US President Donald Trump has agreed to meet with North Korean leader Kim Jong Un by the end of May to discuss the future of nuclear weapons programme. The two Koreas will hold a summit by the end of April, at the "truce village" of Panmunjom on their border.
"Today, we witness what appears to be a potential for rapid progress on the political and security front, with communication channels steadily building up between the two Koreas as well as the United States of America, and historical summits plans for the future," Tomas Ojea Quintana, UN special rapporteur on human rights in the Democratic People's Republic of Korea (DPRK), told the world body's Human Rights Council.
Referring to "this critical moment", he added: "Let me urge the DPRK to consolidate this rapprochement with a parallel opening to human rights review. My main message today is that any advancement on the security dialogue should be accompanied by a parallel expansion on the human rights dialogue."
"The country's extensive penitentiary system and severe restrictions on all forms of free expression, movement and access to information continue to nurture fear of the state and leave people at the mercy of unaccountable public officials," said Mr Ojea Quintana.
The delegation of North Korea, which does not recognise Mr Ojea Quintana's mandate, did not attend the debate in Geneva. It denies accusations of committing widespread rights abuses against its people.
Mr Ojea-Quintana heads a group of independent experts tasked by the UN Human Rights Council with finding practical ways to hold rights violators in North Korea accountable.
A 2014 UN Commission of Inquiry (COI) report on human rights in North Korea stated that systematic, widespread, and gross human rights violations committed by the government included murder, enslavement, torture, imprisonment, rape, forced abortion, and other sexual violence, and constituted crimes against humanity.
In 2015, the UN Security Council discussed North Korea’s bleak human rights record as a formal agenda item for the second year in a row.

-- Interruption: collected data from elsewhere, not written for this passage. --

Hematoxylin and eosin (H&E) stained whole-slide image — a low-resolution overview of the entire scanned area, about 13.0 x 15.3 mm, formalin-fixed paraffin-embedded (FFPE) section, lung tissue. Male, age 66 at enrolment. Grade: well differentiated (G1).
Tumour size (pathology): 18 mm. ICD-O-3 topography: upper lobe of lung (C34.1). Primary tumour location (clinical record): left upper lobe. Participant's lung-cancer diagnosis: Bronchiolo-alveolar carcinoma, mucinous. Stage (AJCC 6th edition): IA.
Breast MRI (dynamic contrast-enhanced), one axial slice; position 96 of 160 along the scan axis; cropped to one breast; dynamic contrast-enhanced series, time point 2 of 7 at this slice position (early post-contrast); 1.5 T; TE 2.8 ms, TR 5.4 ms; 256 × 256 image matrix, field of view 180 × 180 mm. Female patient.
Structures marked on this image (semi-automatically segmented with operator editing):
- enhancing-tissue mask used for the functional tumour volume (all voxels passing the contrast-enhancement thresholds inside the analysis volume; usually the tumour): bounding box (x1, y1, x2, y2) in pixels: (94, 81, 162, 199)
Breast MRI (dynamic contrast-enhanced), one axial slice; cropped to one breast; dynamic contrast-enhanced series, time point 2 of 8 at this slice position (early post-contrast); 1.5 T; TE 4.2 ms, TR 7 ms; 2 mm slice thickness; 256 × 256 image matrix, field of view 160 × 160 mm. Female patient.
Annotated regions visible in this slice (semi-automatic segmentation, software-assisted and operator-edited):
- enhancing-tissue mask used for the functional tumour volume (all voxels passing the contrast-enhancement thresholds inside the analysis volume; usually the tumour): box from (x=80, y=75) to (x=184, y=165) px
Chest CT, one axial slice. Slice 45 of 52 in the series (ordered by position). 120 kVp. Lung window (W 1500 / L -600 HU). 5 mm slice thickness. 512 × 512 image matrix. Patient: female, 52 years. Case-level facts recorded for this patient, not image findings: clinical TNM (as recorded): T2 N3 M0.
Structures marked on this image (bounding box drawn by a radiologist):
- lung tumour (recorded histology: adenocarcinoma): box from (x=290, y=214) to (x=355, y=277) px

Human Rights Watch has called North Korea "one of the most repressive authoritarian states in the world, ruled for seven decades by the Kim family and the Worker's Party of Korea".
Jason Mack, a first secretary at the US mission to the United Nations in Geneva, denounced extrajudicial killings, enforced disappearances, torture, arbitrary arrests, sexual violence and forced labour in North Korea.
"Many of these abuses are committed in political prison camps where an estimated 80,000 to 120,000 individuals are detained, including children and family members of the accused," Mr Mack told the Geneva forum.
"The DPRK also uses forced labour including export of North Korean workers and child labourers to underwrite the regime's illicit weapons programmes," he added
The European Union voiced deep concern at continuing violations, saying "some of which may amount to crimes against humanity".